In [1]:
#Dataset path - https://www.kaggle.com/datasets/ravindrasinghrana/employeedataset/data?select=employee_data.csv
import pandas as pd
import numpy as np
from matplotlib import pyplot
import datetime as dt

In [2]:
employeeData = pd.read_csv('employee_data.csv')
engagementData = pd.read_csv('employee_engagement_survey_data.csv')
recruitmentData = pd.read_csv('recruitment_data.csv')
trainingData = pd.read_csv('training_and_development_data.csv')

In [3]:
# pandas setting to show all rows and columns (no ... in between the outputs)
#pd.set_option('display.max_columns', None)
pd.set_option('display.max_rows',10)

In [4]:
employeeData.head()

Unnamed: 0,EmpID,FirstName,LastName,StartDate,ExitDate,Title,Supervisor,ADEmail,BusinessUnit,EmployeeStatus,...,Division,DOB,State,JobFunctionDescription,GenderCode,LocationCode,RaceDesc,MaritalDesc,Performance Score,Current Employee Rating
0,3427,Uriah,Bridges,20-Sep-19,,Production Technician I,Peter Oneill,uriah.bridges@bilearner.com,CCDR,Active,...,Finance & Accounting,07-10-1969,MA,Accounting,Female,34904,White,Widowed,Fully Meets,4
1,3428,Paula,Small,11-Feb-23,,Production Technician I,Renee Mccormick,paula.small@bilearner.com,EW,Active,...,Aerial,30-08-1965,MA,Labor,Male,6593,Hispanic,Widowed,Fully Meets,3
2,3429,Edward,Buck,10-Dec-18,,Area Sales Manager,Crystal Walker,edward.buck@bilearner.com,PL,Active,...,General - Sga,06-10-1991,MA,Assistant,Male,2330,Hispanic,Widowed,Fully Meets,4
3,3430,Michael,Riordan,21-Jun-21,,Area Sales Manager,Rebekah Wright,michael.riordan@bilearner.com,CCDR,Active,...,Finance & Accounting,04-04-1998,ND,Clerk,Male,58782,Other,Single,Fully Meets,2
4,3431,Jasmine,Onque,29-Jun-19,,Area Sales Manager,Jason Kim,jasmine.onque@bilearner.com,TNS,Active,...,General - Con,29-08-1969,FL,Laborer,Female,33174,Other,Married,Fully Meets,3


In [5]:
#data count
employeeData.shape

(3000, 26)

In [6]:
#display all columns
employeeData.columns

Index(['EmpID', 'FirstName', 'LastName', 'StartDate', 'ExitDate', 'Title',
       'Supervisor', 'ADEmail', 'BusinessUnit', 'EmployeeStatus',
       'EmployeeType', 'PayZone', 'EmployeeClassificationType',
       'TerminationType', 'TerminationDescription', 'DepartmentType',
       'Division', 'DOB', 'State', 'JobFunctionDescription', 'GenderCode',
       'LocationCode', 'RaceDesc', 'MaritalDesc', 'Performance Score',
       'Current Employee Rating'],
      dtype='object')

In [7]:
# find count of total employees working under each supervisor
employeeData['Supervisor'].value_counts(dropna = False).reset_index(name = 'Total Count of Employees')

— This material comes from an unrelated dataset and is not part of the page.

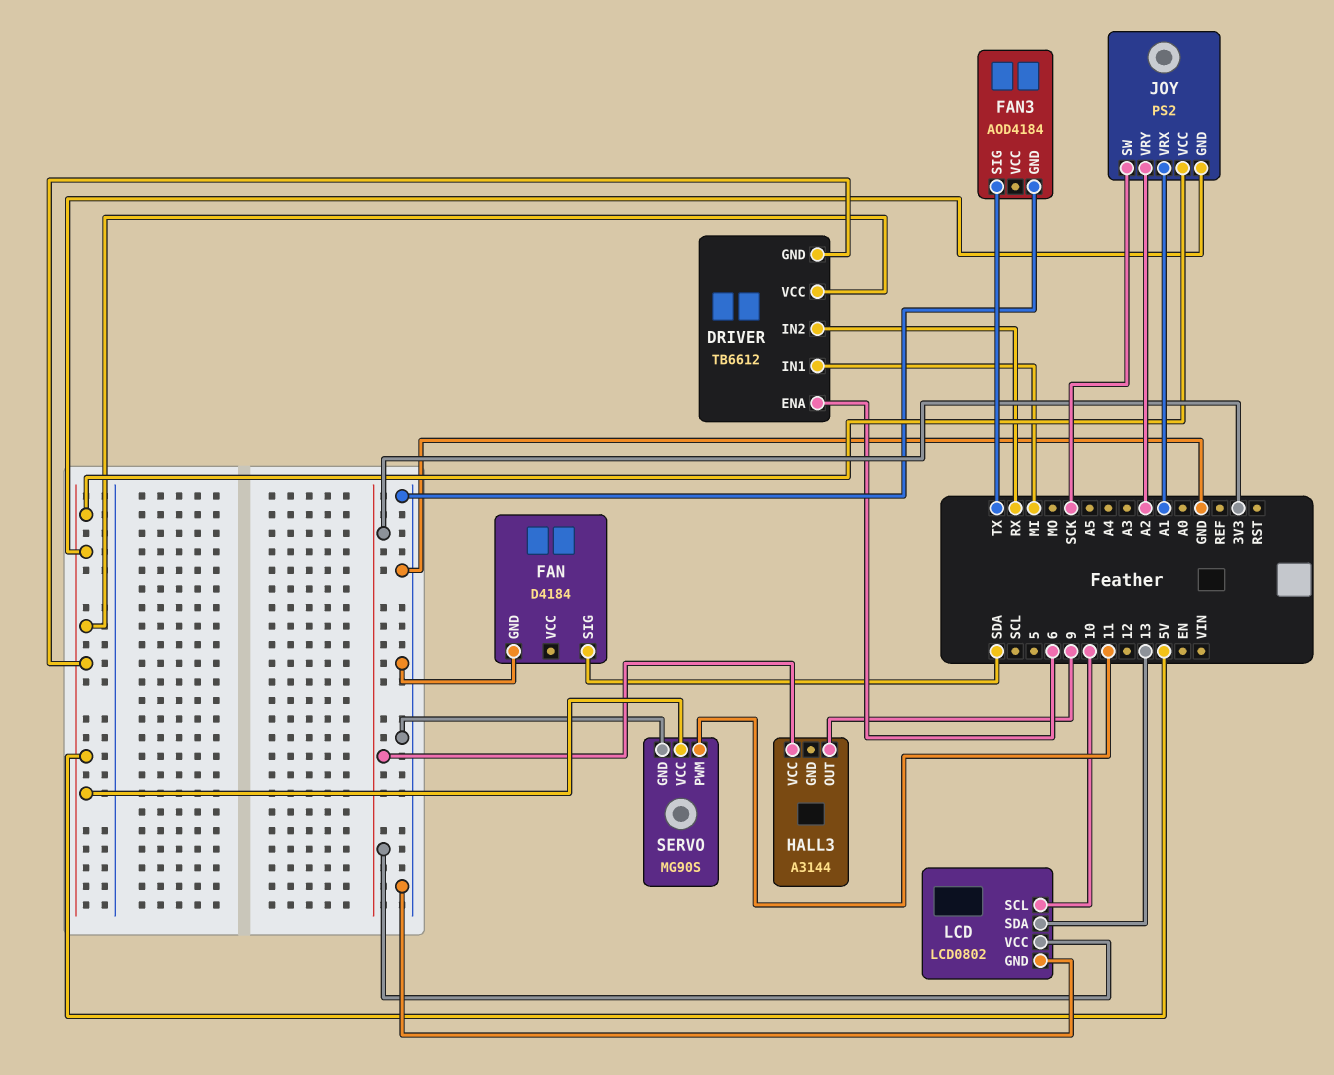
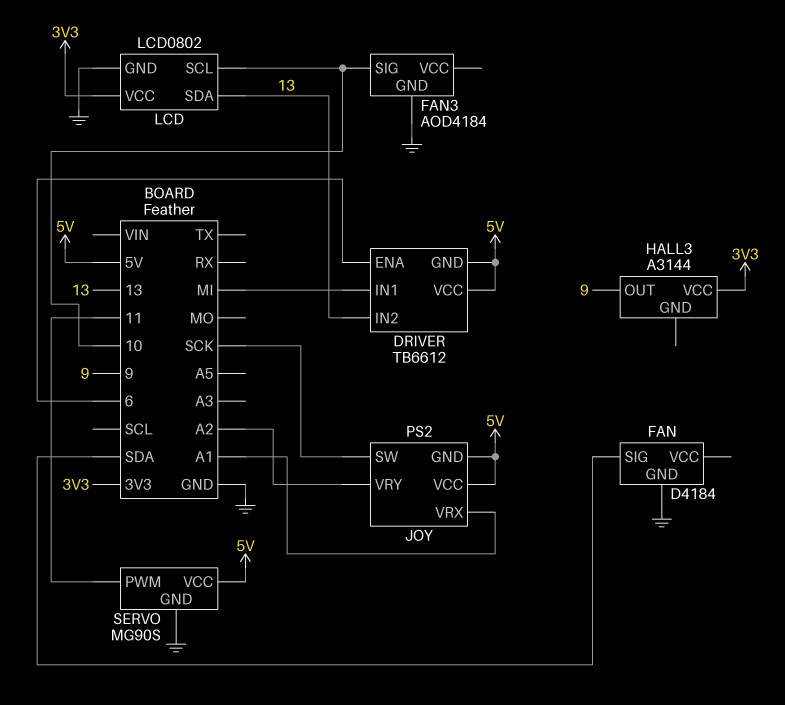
DRIVER pin IN2: RX -> 13
FAN3 pin SIG: TX -> 10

Unnamed: 0,Supervisor,Total Count of Employees
0,John Smith,3
1,Robert Sullivan,2
2,Kenneth Perry,2
3,Desiree Martinez,2
4,Susan Smith,2
...,...,...
2947,Barry Payne,1
2948,Paula Ross,1
2949,Lisa Spencer,1
2950,Joseph Smith,1


In [8]:
# show total employees in each business unit
employeeData['BusinessUnit'].value_counts(dropna = False).reset_index(name = 'Total Count of Employees')

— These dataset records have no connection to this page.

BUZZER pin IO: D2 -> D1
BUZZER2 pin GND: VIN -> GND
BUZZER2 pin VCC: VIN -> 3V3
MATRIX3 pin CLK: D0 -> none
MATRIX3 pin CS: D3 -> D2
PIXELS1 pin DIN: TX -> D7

Unnamed: 0,BusinessUnit,Total Count of Employees
0,NEL,304
1,SVG,304
2,BPC,303
3,EW,302
4,PL,301
5,CCDR,300
6,PYZ,299
7,TNS,297
8,MSC,296
9,WBL,294


In [9]:
# show total active employees for each business unit
employeeData.head()
employeeData.loc[employeeData.EmployeeStatus == 'Active'].groupby('BusinessUnit').size().reset_index(name = 'Total Count of Active Employees').sort_values(by = 'Total Count of Active Employees',ascending = False)

Unnamed: 0,BusinessUnit,Total Count of Active Employees
9,WBL,252
6,PYZ,250
1,CCDR,249
4,NEL,246
5,PL,246
7,SVG,246
2,EW,245
0,BPC,243
8,TNS,242
3,MSC,239


In [10]:
# total count of employees based on employee type
employeeData.groupby('EmployeeType').size().reset_index(name = 'Total Count of Employees')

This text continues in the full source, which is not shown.